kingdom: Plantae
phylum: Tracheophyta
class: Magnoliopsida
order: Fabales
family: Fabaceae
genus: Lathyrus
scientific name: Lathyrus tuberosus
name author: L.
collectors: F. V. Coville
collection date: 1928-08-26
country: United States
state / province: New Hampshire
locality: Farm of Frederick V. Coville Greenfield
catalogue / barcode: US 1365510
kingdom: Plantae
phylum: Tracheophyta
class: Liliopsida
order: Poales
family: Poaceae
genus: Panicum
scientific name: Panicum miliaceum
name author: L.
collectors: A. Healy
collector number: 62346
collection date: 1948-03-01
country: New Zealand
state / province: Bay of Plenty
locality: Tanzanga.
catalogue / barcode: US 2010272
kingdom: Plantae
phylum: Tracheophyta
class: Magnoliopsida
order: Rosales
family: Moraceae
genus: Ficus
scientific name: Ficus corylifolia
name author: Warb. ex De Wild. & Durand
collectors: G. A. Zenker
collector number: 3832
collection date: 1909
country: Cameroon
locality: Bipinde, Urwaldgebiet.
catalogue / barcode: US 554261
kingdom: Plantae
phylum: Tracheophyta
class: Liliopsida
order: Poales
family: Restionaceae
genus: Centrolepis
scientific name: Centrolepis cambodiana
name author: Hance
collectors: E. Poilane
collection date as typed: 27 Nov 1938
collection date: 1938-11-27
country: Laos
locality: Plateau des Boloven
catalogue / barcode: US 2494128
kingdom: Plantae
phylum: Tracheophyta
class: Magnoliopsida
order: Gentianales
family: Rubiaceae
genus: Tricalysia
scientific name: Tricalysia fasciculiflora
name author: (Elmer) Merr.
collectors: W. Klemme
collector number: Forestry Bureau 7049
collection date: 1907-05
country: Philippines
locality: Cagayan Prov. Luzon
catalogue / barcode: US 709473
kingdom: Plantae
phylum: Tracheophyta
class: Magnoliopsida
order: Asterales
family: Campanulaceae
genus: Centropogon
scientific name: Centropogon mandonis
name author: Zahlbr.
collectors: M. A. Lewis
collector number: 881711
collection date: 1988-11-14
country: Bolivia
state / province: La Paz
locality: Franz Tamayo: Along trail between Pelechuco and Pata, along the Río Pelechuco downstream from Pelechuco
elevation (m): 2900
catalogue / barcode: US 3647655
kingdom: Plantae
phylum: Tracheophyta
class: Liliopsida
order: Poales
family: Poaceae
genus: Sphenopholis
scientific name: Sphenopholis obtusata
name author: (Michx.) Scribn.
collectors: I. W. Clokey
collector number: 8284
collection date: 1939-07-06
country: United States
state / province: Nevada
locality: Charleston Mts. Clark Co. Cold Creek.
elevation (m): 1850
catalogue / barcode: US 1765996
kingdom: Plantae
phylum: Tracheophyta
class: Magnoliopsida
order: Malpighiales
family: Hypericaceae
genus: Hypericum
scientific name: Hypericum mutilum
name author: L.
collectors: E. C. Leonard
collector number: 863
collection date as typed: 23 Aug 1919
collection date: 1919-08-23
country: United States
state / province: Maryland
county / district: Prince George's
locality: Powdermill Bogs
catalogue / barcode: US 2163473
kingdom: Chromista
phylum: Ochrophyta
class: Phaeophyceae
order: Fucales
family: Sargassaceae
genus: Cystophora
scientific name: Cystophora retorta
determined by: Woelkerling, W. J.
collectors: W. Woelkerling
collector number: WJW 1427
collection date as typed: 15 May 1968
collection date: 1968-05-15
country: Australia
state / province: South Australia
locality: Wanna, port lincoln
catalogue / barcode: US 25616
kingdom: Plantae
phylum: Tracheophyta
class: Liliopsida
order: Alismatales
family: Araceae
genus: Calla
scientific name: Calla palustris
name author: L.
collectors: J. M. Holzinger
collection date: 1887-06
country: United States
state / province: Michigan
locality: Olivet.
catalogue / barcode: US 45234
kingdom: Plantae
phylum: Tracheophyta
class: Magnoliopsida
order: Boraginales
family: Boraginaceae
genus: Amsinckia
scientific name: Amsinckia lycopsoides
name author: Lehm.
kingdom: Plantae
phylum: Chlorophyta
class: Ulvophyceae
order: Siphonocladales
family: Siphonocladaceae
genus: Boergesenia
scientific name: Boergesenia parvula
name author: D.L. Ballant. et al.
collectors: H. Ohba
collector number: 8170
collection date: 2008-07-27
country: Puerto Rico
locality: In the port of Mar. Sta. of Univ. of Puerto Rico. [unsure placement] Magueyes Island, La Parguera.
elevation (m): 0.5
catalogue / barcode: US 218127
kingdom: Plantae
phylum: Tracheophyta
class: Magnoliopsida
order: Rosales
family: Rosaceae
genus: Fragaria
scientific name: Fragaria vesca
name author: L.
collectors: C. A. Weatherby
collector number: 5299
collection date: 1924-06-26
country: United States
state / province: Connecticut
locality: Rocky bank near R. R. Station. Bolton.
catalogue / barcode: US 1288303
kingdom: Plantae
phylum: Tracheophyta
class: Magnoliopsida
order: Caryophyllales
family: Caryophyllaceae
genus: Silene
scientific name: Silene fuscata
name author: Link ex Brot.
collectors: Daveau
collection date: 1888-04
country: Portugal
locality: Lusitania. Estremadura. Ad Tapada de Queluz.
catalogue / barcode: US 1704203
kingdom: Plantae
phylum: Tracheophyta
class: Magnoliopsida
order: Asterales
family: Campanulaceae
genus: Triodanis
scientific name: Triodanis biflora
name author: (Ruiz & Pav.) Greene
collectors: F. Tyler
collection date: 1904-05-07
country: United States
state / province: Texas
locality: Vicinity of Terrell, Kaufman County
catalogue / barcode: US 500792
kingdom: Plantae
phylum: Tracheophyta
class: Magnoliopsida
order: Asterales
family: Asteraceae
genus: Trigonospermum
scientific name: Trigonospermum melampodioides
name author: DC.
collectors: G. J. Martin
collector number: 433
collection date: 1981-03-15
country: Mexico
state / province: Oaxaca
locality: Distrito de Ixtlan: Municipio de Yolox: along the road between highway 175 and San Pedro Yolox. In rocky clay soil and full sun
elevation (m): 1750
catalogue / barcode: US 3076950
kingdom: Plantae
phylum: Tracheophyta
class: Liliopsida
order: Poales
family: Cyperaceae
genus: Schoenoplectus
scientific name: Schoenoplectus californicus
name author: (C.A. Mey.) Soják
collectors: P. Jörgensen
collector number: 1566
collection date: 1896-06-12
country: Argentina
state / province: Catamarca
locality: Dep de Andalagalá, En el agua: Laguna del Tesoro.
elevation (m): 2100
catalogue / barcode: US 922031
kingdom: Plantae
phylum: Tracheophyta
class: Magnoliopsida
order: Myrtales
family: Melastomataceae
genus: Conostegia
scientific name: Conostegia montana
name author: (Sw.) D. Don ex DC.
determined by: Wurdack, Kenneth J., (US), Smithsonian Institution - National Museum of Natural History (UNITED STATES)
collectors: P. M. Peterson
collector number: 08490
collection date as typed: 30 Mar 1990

• _WHAT THE TASK ASKS_
Could you set down all of the lines above word for word, in the same order?

• _SOLUTION TO THE EXERCISE_
kingdom: Plantae
phylum: Tracheophyta
class: Magnoliopsida
order: Fabales
family: Fabaceae
genus: Lathyrus
scientific name: Lathyrus tuberosus
name author: L.
collectors: F. V. Coville
collection date: 1928-08-26
country: United States
state / province: New Hampshire
locality: Farm of Frederick V. Coville Greenfield
catalogue / barcode: US 1365510
kingdom: Plantae
phylum: Tracheophyta
class: Liliopsida
order: Poales
family: Poaceae
genus: Panicum
scientific name: Panicum miliaceum
name author: L.
collectors: A. Healy
collector number: 62346
collection date: 1948-03-01
country: New Zealand
state / province: Bay of Plenty
locality: Tanzanga.
catalogue / barcode: US 2010272
kingdom: Plantae
phylum: Tracheophyta
class: Magnoliopsida
order: Rosales
family: Moraceae
genus: Ficus
scientific name: Ficus corylifolia
name author: Warb. ex De Wild. & Durand
collectors: G. A. Zenker
collector number: 3832
collection date: 1909
country: Cameroon
locality: Bipinde, Urwaldgebiet.
catalogue / barcode: US 554261
kingdom: Plantae
phylum: Tracheophyta
class: Liliopsida
order: Poales
family: Restionaceae
genus: Centrolepis
scientific name: Centrolepis cambodiana
name author: Hance
collectors: E. Poilane
collection date as typed: 27 Nov 1938
collection date: 1938-11-27
country: Laos
locality: Plateau des Boloven
catalogue / barcode: US 2494128
kingdom: Plantae
phylum: Tracheophyta
class: Magnoliopsida
order: Gentianales
family: Rubiaceae
genus: Tricalysia
scientific name: Tricalysia fasciculiflora
name author: (Elmer) Merr.
collectors: W. Klemme
collector number: Forestry Bureau 7049
collection date: 1907-05
country: Philippines
locality: Cagayan Prov. Luzon
catalogue / barcode: US 709473
kingdom: Plantae
phylum: Tracheophyta
class: Magnoliopsida
order: Asterales
family: Campanulaceae
genus: Centropogon
scientific name: Centropogon mandonis
name author: Zahlbr.
collectors: M. A. Lewis
collector number: 881711
collection date: 1988-11-14
country: Bolivia
state / province: La Paz
locality: Franz Tamayo: Along trail between Pelechuco and Pata, along the Río Pelechuco downstream from Pelechuco
elevation (m): 2900
catalogue / barcode: US 3647655
kingdom: Plantae
phylum: Tracheophyta
class: Liliopsida
order: Poales
family: Poaceae
genus: Sphenopholis
scientific name: Sphenopholis obtusata
name author: (Michx.) Scribn.
collectors: I. W. Clokey
collector number: 8284
collection date: 1939-07-06
country: United States
state / province: Nevada
locality: Charleston Mts. Clark Co. Cold Creek.
elevation (m): 1850
catalogue / barcode: US 1765996
kingdom: Plantae
phylum: Tracheophyta
class: Magnoliopsida
order: Malpighiales
family: Hypericaceae
genus: Hypericum
scientific name: Hypericum mutilum
name author: L.
collectors: E. C. Leonard
collector number: 863
collection date as typed: 23 Aug 1919
collection date: 1919-08-23
country: United States
state / province: Maryland
county / district: Prince George's
locality: Powdermill Bogs
catalogue / barcode: US 2163473
kingdom: Chromista
phylum: Ochrophyta
class: Phaeophyceae
order: Fucales
family: Sargassaceae
genus: Cystophora
scientific name: Cystophora retorta
determined by: Woelkerling, W. J.
collectors: W. Woelkerling
collector number: WJW 1427
collection date as typed: 15 May 1968
collection date: 1968-05-15
country: Australia
state / province: South Australia
locality: Wanna, port lincoln
catalogue / barcode: US 25616
kingdom: Plantae
phylum: Tracheophyta
class: Liliopsida
order: Alismatales
family: Araceae
genus: Calla
scientific name: Calla palustris
name author: L.
collectors: J. M. Holzinger
collection date: 1887-06
country: United States
state / province: Michigan
locality: Olivet.
catalogue / barcode: US 45234
kingdom: Plantae
phylum: Tracheophyta
class: Magnoliopsida
order: Boraginales
family: Boraginaceae
genus: Amsinckia
scientific name: Amsinckia lycopsoides
name author: Lehm.
kingdom: Plantae
phylum: Chlorophyta
class: Ulvophyceae
order: Siphonocladales
family: Siphonocladaceae
genus: Boergesenia
scientific name: Boergesenia parvula
name author: D.L. Ballant. et al.
collectors: H. Ohba
collector number: 8170
collection date: 2008-07-27
country: Puerto Rico
locality: In the port of Mar. Sta. of Univ. of Puerto Rico. [unsure placement] Magueyes Island, La Parguera.
elevation (m): 0.5
catalogue / barcode: US 218127
kingdom: Plantae
phylum: Tracheophyta
class: Magnoliopsida
order: Rosales
family: Rosaceae
genus: Fragaria
scientific name: Fragaria vesca
name author: L.
collectors: C. A. Weatherby
collector number: 5299
collection date: 1924-06-26
country: United States
state / province: Connecticut
locality: Rocky bank near R. R. Station. Bolton.
catalogue / barcode: US 1288303
kingdom: Plantae
phylum: Tracheophyta
class: Magnoliopsida
order: Caryophyllales
family: Caryophyllaceae
genus: Silene
scientific name: Silene fuscata
name author: Link ex Brot.
collectors: Daveau
collection date: 1888-04
country: Portugal
locality: Lusitania. Estremadura. Ad Tapada de Queluz.
catalogue / barcode: US 1704203
kingdom: Plantae
phylum: Tracheophyta
class: Magnoliopsida
order: Asterales
family: Campanulaceae
genus: Triodanis
scientific name: Triodanis biflora
name author: (Ruiz & Pav.) Greene
collectors: F. Tyler
collection date: 1904-05-07
country: United States
state / province: Texas
locality: Vicinity of Terrell, Kaufman County
catalogue / barcode: US 500792
kingdom: Plantae
phylum: Tracheophyta
class: Magnoliopsida
order: Asterales
family: Asteraceae
genus: Trigonospermum
scientific name: Trigonospermum melampodioides
name author: DC.
collectors: G. J. Martin
collector number: 433
collection date: 1981-03-15
country: Mexico
state / province: Oaxaca
locality: Distrito de Ixtlan: Municipio de Yolox: along the road between highway 175 and San Pedro Yolox. In rocky clay soil and full sun
elevation (m): 1750
catalogue / barcode: US 3076950
kingdom: Plantae
phylum: Tracheophyta
class: Liliopsida
order: Poales
family: Cyperaceae
genus: Schoenoplectus
scientific name: Schoenoplectus californicus
name author: (C.A. Mey.) Soják
collectors: P. Jörgensen
collector number: 1566
collection date: 1896-06-12
country: Argentina
state / province: Catamarca
locality: Dep de Andalagalá, En el agua: Laguna del Tesoro.
elevation (m): 2100
catalogue / barcode: US 922031
kingdom: Plantae
phylum: Tracheophyta
class: Magnoliopsida
order: Myrtales
family: Melastomataceae
genus: Conostegia
scientific name: Conostegia montana
name author: (Sw.) D. Don ex DC.
determined by: Wurdack, Kenneth J., (US), Smithsonian Institution - National Museum of Natural History (UNITED STATES)
collectors: P. M. Peterson
collector number: 08490
collection date as typed: 30 Mar 1990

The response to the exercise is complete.